Assignment – Copy out the text of the items below, swapping every "tóner" for "cartucho" and leaving everything else unchanged. Omit the pictures.

Material supplied –
--- START ---
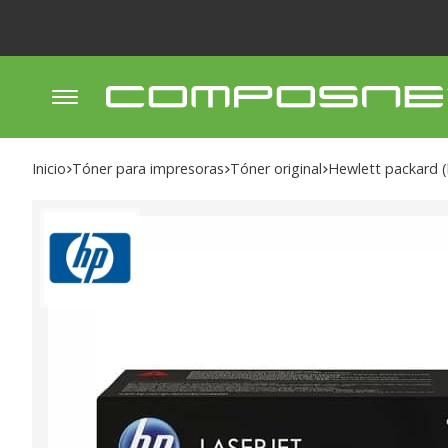
Inicio
tóner para impresoras
tóner original
hewlett packard 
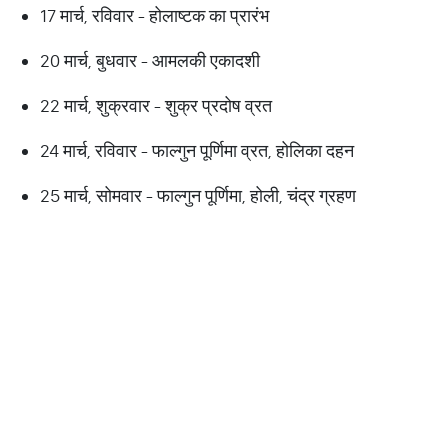
17 मार्च, रविवार - होलाष्टक का प्रारंभ
20 मार्च, बुधवार - आमलकी एकादशी
22 मार्च, शुक्रवार - शुक्र प्रदोष व्रत
24 मार्च, रविवार - फाल्गुन पूर्णिमा व्रत, होलिका दहन
25 मार्च, सोमवार - फाल्गुन पूर्णिमा, होली, चंद्र ग्रहण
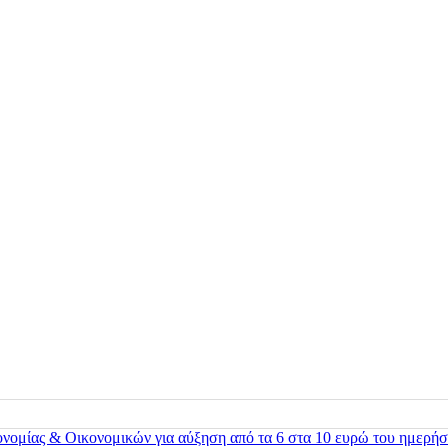
ονομίας & Οικονομικών για αύξηση από τα 6 στα 10 ευρώ του ημερήσ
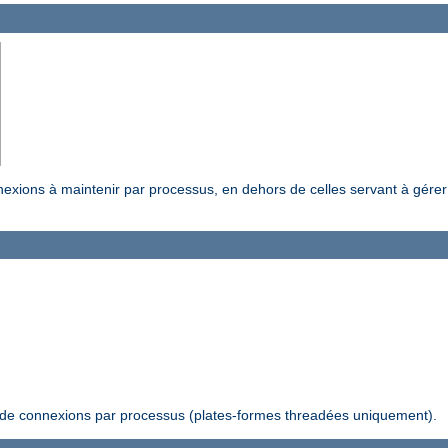
exions à maintenir par processus, en dehors de celles servant à gérer
f de connexions par processus (plates-formes threadées uniquement).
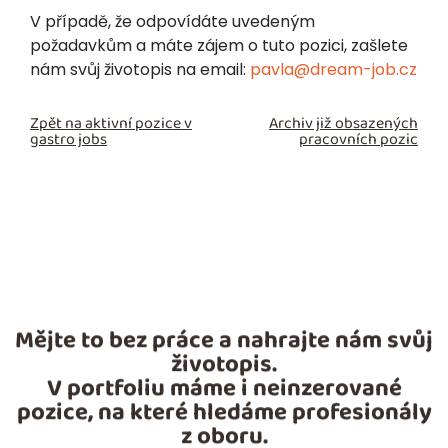
V případě, že odpovídáte uvedeným
požadavkům a máte zájem o tuto pozici, zašlete
nám svůj životopis na email:
pavla@dream-job.cz
Zpět na aktivní pozice v
Archiv již obsazených
gastro jobs
pracovních pozic
Mějte to bez práce a nahrajte nám svůj
životopis.
V portfoliu máme i neinzerované
pozice, na které hledáme profesionály
z oboru.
--- END ---
Response to this exercise –
Inicio
cartucho para impresoras
cartucho original
hewlett packard 
17 मार्च, रविवार - होलाष्टक का प्रारंभ
20 मार्च, बुधवार - आमलकी एकादशी
22 मार्च, शुक्रवार - शुक्र प्रदोष व्रत
24 मार्च, रविवार - फाल्गुन पूर्णिमा व्रत, होलिका दहन
25 मार्च, सोमवार - फाल्गुन पूर्णिमा, होली, चंद्र ग्रहण
ονομίας & Οικονομικών για αύξηση από τα 6 στα 10 ευρώ του ημερήσ
exions à maintenir par processus, en dehors de celles servant à gérer
f de connexions par processus (plates-formes threadées uniquement).
V případě, že odpovídáte uvedeným
požadavkům a máte zájem o tuto pozici, zašlete
nám svůj životopis na email:
pavla@dream-job.cz
Zpět na aktivní pozice v
Archiv již obsazených
gastro jobs
pracovních pozic
Mějte to bez práce a nahrajte nám svůj
životopis.
V portfoliu máme i neinzerované
pozice, na které hledáme profesionály
z oboru.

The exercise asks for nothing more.